“You see I’m not going to lose anything by your going up the creek,” he said. “I’ll keep your rooms for you, and furnish your meals. It’ll cost you just as much, whether you sleep among the ’gators or among Christians.”

The boys assured him that they had not the slightest idea of his making any reduction on account of the trip.

“I expect you fellows laugh,” he said, “at my keeping you straight up to terms when I’m going to let you go away without paying me a red, but I do my business on a business basis. I don’t give you anything, and I expect to get back all that’s owing to me. Do you understand that?”

The boys understood it perfectly.

In the matter of hiring rifles, there was some little trouble.

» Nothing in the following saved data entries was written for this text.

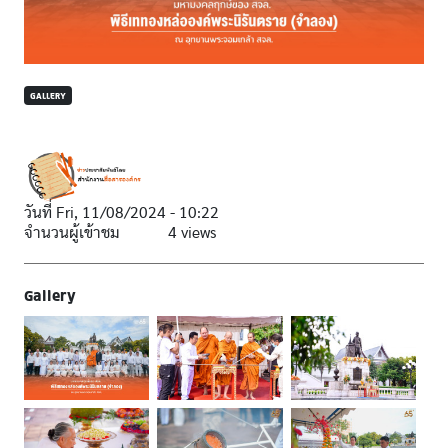
GALLERY
วันที่
Fri, 11/08/2024 - 10:22
จำนวนผู้เข้าชม
4 views
Gallery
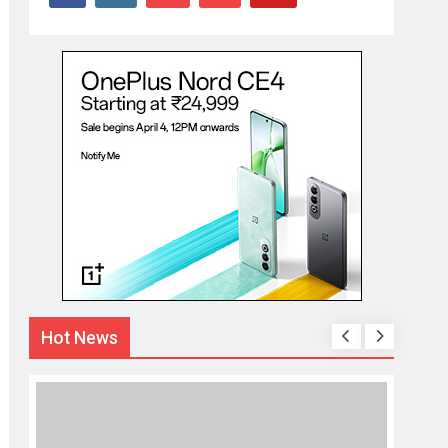
Hot News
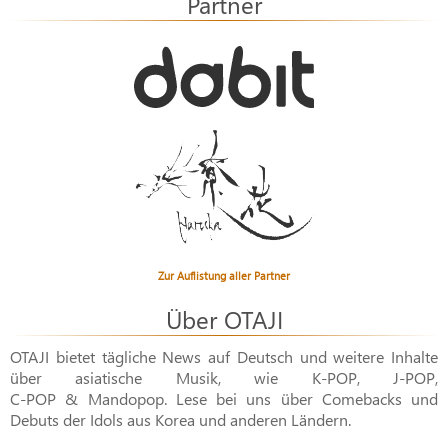
Partner
Zur Auflistung aller Partner
Über OTAJI
OTAJI bietet tägliche News auf Deutsch und weitere Inhalte
über asiatische Musik, wie
K-POP
,
J-POP
,
C-POP & Mandopop
. Lese bei uns über Comebacks und
Debuts der Idols aus Korea und anderen Ländern.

The colonel had but one, and there was no other rifle in the town at that time to be had excepting the weapon which, with a small shot-gun, had been captured from the men on board of the Maggie, and given to the colonel.

The latter had heard the story of the theft of The Rolling Stone, and had made no remark whatever on the subject, except that he would take charge of the guns, and keep them till they were called for.

Chap proposed that they should take this rifle, and pay the young men for the use of it, but this the colonel positively refused to allow. The gun had been hired in the town, and he would keep it until the persons who had taken it should appear.

So they were obliged to be content with but one rifle, although Brewer said that his brother’s shot-gun, loaded with buckshot, would do as well for a ’gator as a bear, if they could only get near enough.

“What are you going to do with the ’gators you kill?” asked the colonel, when the boys were about to start.

“Oh, Mr. Brewer is going to prepare the skins and teeth of some of them, and send them on to us,” said Phil.